**Transcribed page contents:**
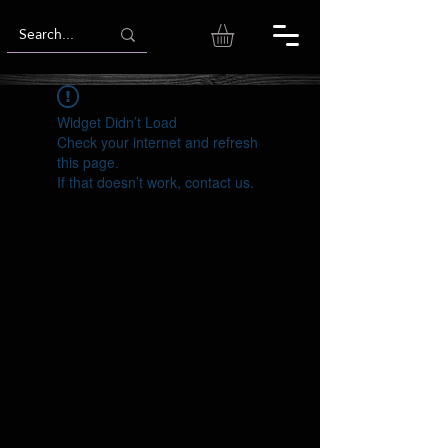
Widget Didn’t Load
Check your internet and refresh
this page.
If that doesn’t work, contact us.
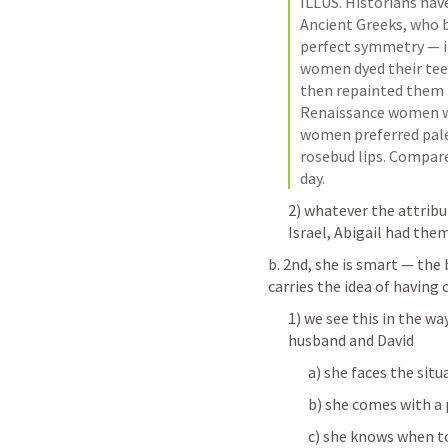
ILLUS. Historians have
Ancient Greeks, who be
perfect symmetry — in
women dyed their teet
then repainted them in
Renaissance women wa
women preferred pale 
rosebud lips. Compare
day. 
2) whatever the attribu
Israel, Abigail had the
b. 2nd, she is smart — the 
carries the idea of havi
1) we see this in the w
husband and David
a) she faces the sit
b) she comes with a 
c) she knows when t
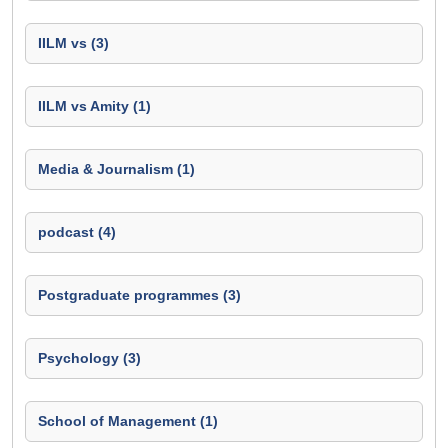
IILM vs (3)
IILM vs Amity (1)
Media & Journalism (1)
podcast (4)
Postgraduate programmes (3)
Psychology (3)
School of Management (1)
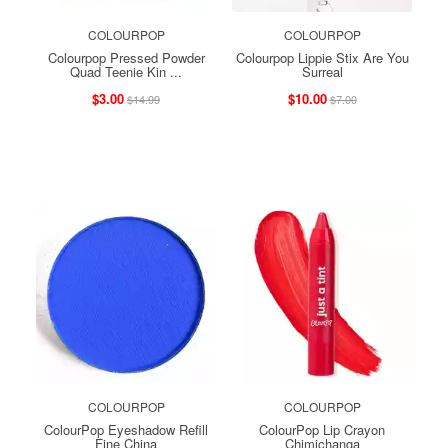
COLOURPOP
COLOURPOP
Colourpop Pressed Powder
Colourpop Lippie Stix Are You
Quad Teenie Kin ...
Surreal
$3.00
$10.00
$14.99
$7.00
COLOURPOP
COLOURPOP
ColourPop Eyeshadow Refill
ColourPop Lip Crayon
Fine China
Chimichanga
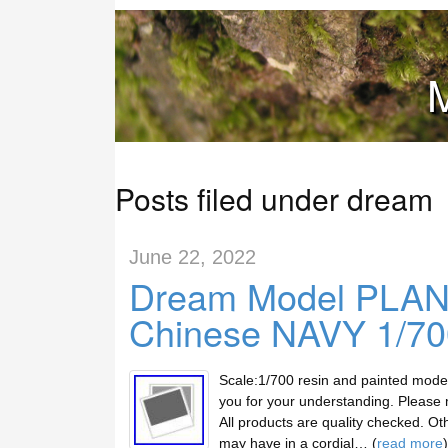
M
Posts filed under dream
June 22, 2022
Dream Model PLAN
Chinese NAVY 1/700
Scale:1/700 resin and painted mod
you for your understanding. Please m
All products are quality checked. Ot
may have in a cordial… (
read more
)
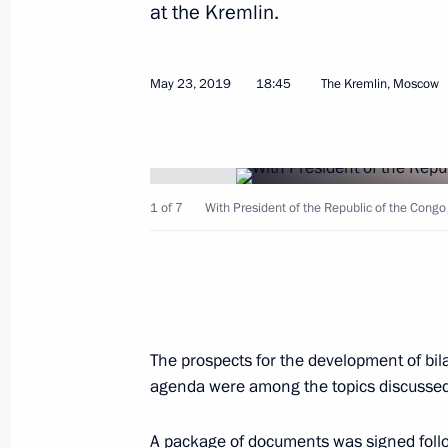
May 28, 2019, Tuesday
at the Kremlin.
Meeting with first President of Kaz
May 23, 2019
May 28, 2019, 18:45
18:45
Nur-Sultan
The Kremlin, Moscow
Vladimir Putin arrived in Kazakhstan
1 of 7
With President of the Republic of the Cong
May 28, 2019, 17:45
Nur-Sultan
Greetings on the opening of the Mu
May 28, 2019, 14:00
The prospects for the development of bil
agenda were among the topics discussed
Sochi will host Russia-Africa Summi
A package of documents was signed follo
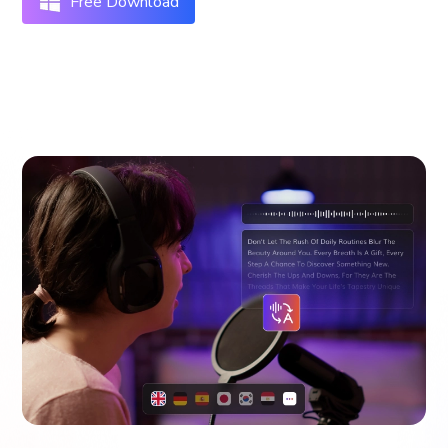
Free Download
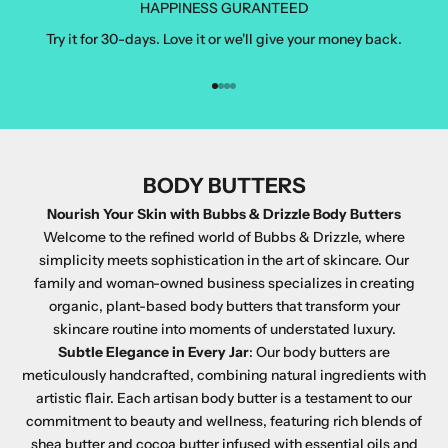
HAPPINESS GURANTEED
Try it for 30-days. Love it or we'll give your money back.
Go to item 1
Go to item 2
Go to item 3
Go to item 4
BODY BUTTERS
Nourish Your Skin with Bubbs & Drizzle Body Butters
Welcome to the refined world of Bubbs & Drizzle, where
simplicity meets sophistication in the art of skincare. Our
family and woman-owned business specializes in creating
organic, plant-based body butters that transform your
skincare routine into moments of understated luxury.
Subtle Elegance in Every Jar
: Our body butters are
meticulously handcrafted, combining natural ingredients with
artistic flair. Each artisan body butter is a testament to our
commitment to beauty and wellness, featuring rich blends of
shea butter and cocoa butter infused with essential oils and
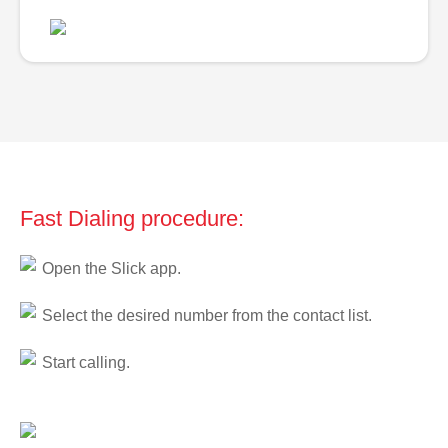
Fast Dialing procedure:
Open the Slick app.
Select the desired number from the contact list.
Start calling.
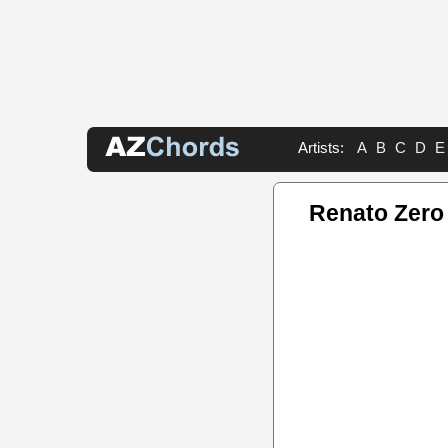
Artists:
A
B
C
D
E
Renato Zero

**Directions:**
Please retype the lines from the one containing "you for your understanding. Please m" through the last line of the records above, exactly as written, and leave out any pictures.

**Result:**
you for your understanding. Please m
All products are quality checked. Ot
may have in a cordial… (
read more
)
May 28, 2019, Tuesday
at the Kremlin.
Meeting with first President of Kaz
May 23, 2019
May 28, 2019, 18:45
18:45
Nur-Sultan
The Kremlin, Moscow
Vladimir Putin arrived in Kazakhstan
1 of 7
With President of the Republic of the Cong
May 28, 2019, 17:45
Nur-Sultan
Greetings on the opening of the Mu
May 28, 2019, 14:00
The prospects for the development of bil
agenda were among the topics discussed
Sochi will host Russia-Africa Summi
A package of documents was signed follo
Free Download
HAPPINESS GURANTEED
Try it for 30-days. Love it or we'll give your money back.
Go to item 1
Go to item 2
Go to item 3
Go to item 4
BODY BUTTERS
Nourish Your Skin with Bubbs & Drizzle Body Butters
Welcome to the refined world of Bubbs & Drizzle, where
simplicity meets sophistication in the art of skincare. Our
family and woman-owned business specializes in creating
organic, plant-based body butters that transform your
skincare routine into moments of understated luxury.
Subtle Elegance in Every Jar
: Our body butters are
meticulously handcrafted, combining natural ingredients with
artistic flair. Each artisan body butter is a testament to our
commitment to beauty and wellness, featuring rich blends of
shea butter and cocoa butter infused with essential oils and
Fast Dialing procedure:
Open the Slick app.
Select the desired number from the contact list.
Start calling.
Artists:
A
B
C
D
E
Renato Zero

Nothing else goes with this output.